To put it another way, the players don't need the GM to make it entertaining. They can create their own entertainment out of it. All the GM has to do is not actively rain on their parade.

Again, you are changing the goal. At no time I can see has the goal been "get to the city". It is "accomplish nebulous, unrevealed-by-player, goal in the city". The city is no more integral to the goal than the desert is - it is simply the place where the goal can, or the player believes can, be achieved.
You say this as if it is nothing. The city is the setting wherein the goal is located. The players are committed to doing something in the city, presumably (given Hussar's evident enthusiasm for the siege) something that involves interacting with the city, treating the city as both chalenge and resource.

It need not be this city - it could be any city where the goal is located.
How do you know? This is like your characterisation upthread of the goal as a McGuffin? How do you know?

But even if the city is just a plot device, it is still a city - an urban location that is, by definition, replete with NPCs, and all the opportunities for good and bad things that NPCs bring with them. It's very different from a deset. Apart from anything else, it creates much richer fictional positioning for the PCs, and hence much richer opportunities for the players.

Because the GM has to prepare for the game, he needs to know what is, and is not, of interest.
There are a range of different approaches to prep. For my own part, I can't remember the last time I had trouble knowing what would engage my players. If they're not interested in deserts, they tend to make that pretty clear.
 

What we, or at least I, cannot fathom is how a complication preventing you from entering the city, or otherwise delaying you doing whatever you came to do in the city, is any less a "complication on the way" than one which delays your arrival at the city.
The siege doesn't prevent you entering the city - it simply changes the character of that entry. Nor need it, in real play time at the table, delay you doing what you came to do in the city: it may even expedite that, if the players use it cleverly. And even if it does make it take longer, in real play time, to achieve the goal, all that play time will have been spent aiming directly at the goal (including perhaps by taking advantage of the siege). Which is, more-or-less, what RPGing is about - spending real time at the table engaging in realising one's PC's goals.
 

For myself, one of the requirements to facilitate proactive players is to allow them (the opportunity) to have sufficient information to make informed choices most of the time.

Given no foreshadowing, no information to the players at all about the desert, it seems reasonable to me that one or more players ask to skip it. Either the encounters in the desert are all random filler for versimilitude, or there's one or more set encounters with plot relevance that the players and PCs have every reason to try and avoid based on the information they have at the time. Forcing an encounter on unwilling players who want to avoid it is probably railroading, making this encounter integral to the plot threatens to send the message "stop being proactive and follow the linear plot".

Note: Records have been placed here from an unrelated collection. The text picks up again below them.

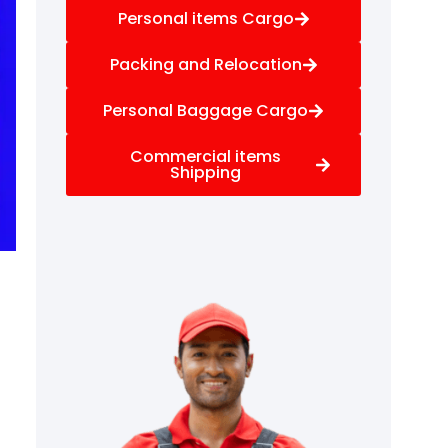
Personal items Cargo
Packing and Relocation
Personal Baggage Cargo
Commercial items
Shipping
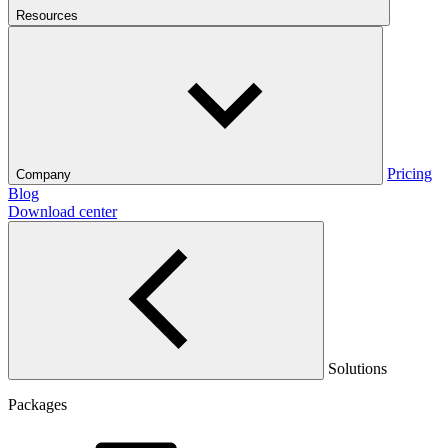
Resources
Pricing
Company
Blog
Download center
Solutions
Packages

A desert is an excellent place for players to test how linear a game actually is despite the protestations of the referee. A desert or wasteland is an empty place generally with lots of routes through, and limited ambush sites. The players should be able to avoid at least some encounters if they are focussed on the destination, not the journey. If they can't, maybe the game is more linear than proactive. Proactive players hate bait and switches such as this. If the game is about the desert, tell the players beforehand that the game is about the desert, don't try and trick them.

Whereas the city holds the goal, and the players likely expect to interact with the city to achieve the goal, there's lots of room for meaningful decision making in the average city.